Seufzend drückte ich ein Kissen in mein Gesicht. Blöde Gedanken - ich wollte nicht an ihn oder an unsere Beziehung zweifeln, zumal es doch eigentlich um was ganz anderes ging.
Neben mir vibrierte mit einem Mal mein Handy ununterbrochen, sodass die negativen Gedanken zumindest für einen Augenblick verschwanden.
"Ja?"
"Habe ich dich geweckt?"
"Nein, nein. Ich kann nicht schlafen.", sagte ich leise
"Ich auch nicht. Vincent hat erzählt, dass du deinen Geburtstag wohl nicht feiern wirst."
"Rufst du deswegen an?"
"Nicht nur, ich musste gerade an etwas denken, aus deiner Kindheit mit uns. Das war auch kurz vor deinem Geburtstag und du hast fürchterlich geweint, weil du nicht älter werden wolltest. Du hattest Angst, dann nicht mehr mit deinen Puppen spielen zu können oder mit uns, weil du dann zu alt dafür wärst."
"Wirklich? Daran kann ich mich gar nicht mehr erinnern."
"Jedenfalls erinnerte mich diese Situation an deine jetztige Lage und ich möchte dir dazu gerne etwas sagen: es kommt nicht darauf an wie alt du bist oder was du schon alles in deinem Leben bisher erreicht hast. Das Wichtigste ist, dass du glücklich bist und dein Leben so lebst, wie du es möchtest. Manches braucht eben seine Zeit und wenn du unzufrieden mit etwas bist, dann ändere es. Und wenn du das nicht alleine schaffst, dann hol dir Hilfe. Du bist nicht alleine und orientiete dich bitte bloß nicht an andere, die vielleicht schon mehr erlebt haben als du. Du weißt doch, du bist ein Unikat, wie jeder andere auch und dein Weg geht eben anders voran, als der von anderen."

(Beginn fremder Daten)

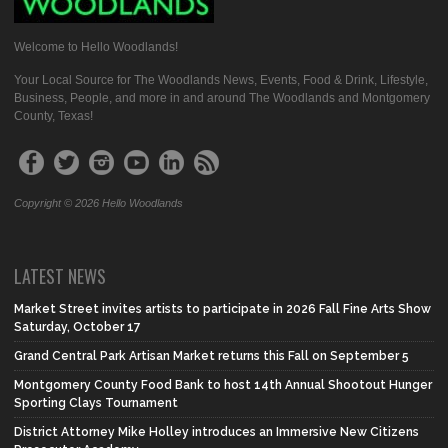
Welcome to Hello Woodlands!
Your Local Source for The Woodlands News, Events, Food & Drink, Lifestyle,
Business, People, and more in and around The Woodlands and Montgomery
County, Texas!
Copyright © 2026 Hello Woodlands
LATEST NEWS
Market Street invites artists to participate in 2026 Fall Fine Arts Show
Saturday, October 17
Grand Central Park Artisan Market returns this Fall on September 5
Montgomery County Food Bank to host 14th Annual Shootout Hunger
Sporting Clays Tournament
District Attorney Mike Holley introduces an Immersive New Citizens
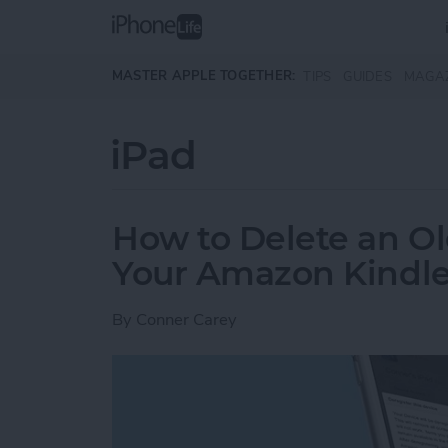
Skip to main content
MASTER APPLE TOGETHER:
TIPS
GUIDES
MAGA
iPad
How to Delete an Ol
Your Amazon Kindle
By
Conner Carey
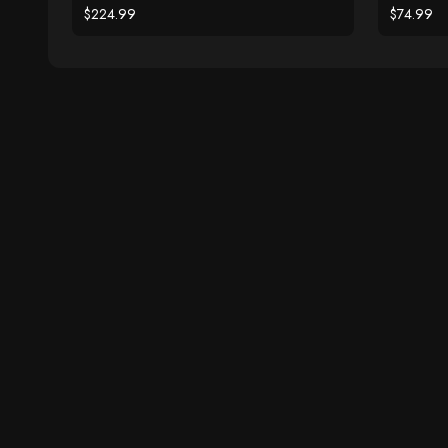
$224.99
$74.99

Einen Moment lang herrschte Stille am anderen Ende der Leitung, bis ein leises Schluchzen die Stille durchbrach.
"Dag?"
"Hm?"
"Ich hab dich so unendlich doll lieb. Danke für deine Worte, fühl dich ganz doll gedrückt von mir."

Dag's Worte gaben mir einen Motivationsschwung und die negativen Gedanken verflogen von Zeit zu Zeit mehr. Wieder einmal bewies er, was für eine wichtige Rolle er in meinem Leben spielte und wie sehr ich ihn brauchte. Er fand immer die richtigen Worte und wusste immer was mit mir los war, obwohl uns fast 300km trennten.
Die Vorfreude auf meinen Geburtstag war zwar noch immer nicht vorhanden, aber es ging mir dennoch besser als zuvor. Ich hatte immer noch die Möglichkeit meine Träume zu verwirklichen, denn dafür war man nie zu alt.